begin DATA PROVIDED

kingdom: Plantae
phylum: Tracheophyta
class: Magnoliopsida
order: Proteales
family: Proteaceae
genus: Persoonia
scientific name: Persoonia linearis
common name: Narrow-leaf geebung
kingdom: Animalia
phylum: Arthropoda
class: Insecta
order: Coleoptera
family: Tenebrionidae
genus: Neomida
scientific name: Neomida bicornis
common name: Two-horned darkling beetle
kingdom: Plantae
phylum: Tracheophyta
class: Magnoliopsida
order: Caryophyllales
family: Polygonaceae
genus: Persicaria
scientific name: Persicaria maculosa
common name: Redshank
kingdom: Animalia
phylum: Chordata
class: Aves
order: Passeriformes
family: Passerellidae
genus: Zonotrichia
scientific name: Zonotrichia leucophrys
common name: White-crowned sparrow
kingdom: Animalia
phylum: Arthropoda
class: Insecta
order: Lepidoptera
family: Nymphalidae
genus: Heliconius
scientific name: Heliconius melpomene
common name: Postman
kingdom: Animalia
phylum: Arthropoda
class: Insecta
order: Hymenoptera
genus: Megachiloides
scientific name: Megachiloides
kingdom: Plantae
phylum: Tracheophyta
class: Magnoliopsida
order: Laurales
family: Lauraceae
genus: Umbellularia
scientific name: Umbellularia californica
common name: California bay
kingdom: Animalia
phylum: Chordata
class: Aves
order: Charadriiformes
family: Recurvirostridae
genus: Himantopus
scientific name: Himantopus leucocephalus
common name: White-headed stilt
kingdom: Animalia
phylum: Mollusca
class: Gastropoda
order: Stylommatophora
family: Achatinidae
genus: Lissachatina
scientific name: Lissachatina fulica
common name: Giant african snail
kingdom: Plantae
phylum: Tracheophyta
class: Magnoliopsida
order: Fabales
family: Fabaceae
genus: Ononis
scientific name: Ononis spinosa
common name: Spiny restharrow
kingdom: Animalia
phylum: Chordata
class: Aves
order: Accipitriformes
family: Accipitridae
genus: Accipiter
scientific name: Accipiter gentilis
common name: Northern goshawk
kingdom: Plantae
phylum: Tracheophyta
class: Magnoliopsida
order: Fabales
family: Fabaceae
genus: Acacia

end DATA PROVIDED

• [EXERCISE OBJECTIVE]
Format the lines of the items above as a JSON list of strings, one string per line and with blank lines omitted, beginning with the line that contains "scientific name: Heliconius melpomene" and continuing through the line that contains "scientific name: Accipiter gentilis".

• [WRITTEN ANSWER]
[
  "scientific name: Heliconius melpomene",
  "common name: Postman",
  "kingdom: Animalia",
  "phylum: Arthropoda",
  "class: Insecta",
  "order: Hymenoptera",
  "genus: Megachiloides",
  "scientific name: Megachiloides",
  "kingdom: Plantae",
  "phylum: Tracheophyta",
  "class: Magnoliopsida",
  "order: Laurales",
  "family: Lauraceae",
  "genus: Umbellularia",
  "scientific name: Umbellularia californica",
  "common name: California bay",
  "kingdom: Animalia",
  "phylum: Chordata",
  "class: Aves",
  "order: Charadriiformes",
  "family: Recurvirostridae",
  "genus: Himantopus",
  "scientific name: Himantopus leucocephalus",
  "common name: White-headed stilt",
  "kingdom: Animalia",
  "phylum: Mollusca",
  "class: Gastropoda",
  "order: Stylommatophora",
  "family: Achatinidae",
  "genus: Lissachatina",
  "scientific name: Lissachatina fulica",
  "common name: Giant african snail",
  "kingdom: Plantae",
  "phylum: Tracheophyta",
  "class: Magnoliopsida",
  "order: Fabales",
  "family: Fabaceae",
  "genus: Ononis",
  "scientific name: Ononis spinosa",
  "common name: Spiny restharrow",
  "kingdom: Animalia",
  "phylum: Chordata",
  "class: Aves",
  "order: Accipitriformes",
  "family: Accipitridae",
  "genus: Accipiter",
  "scientific name: Accipiter gentilis"
]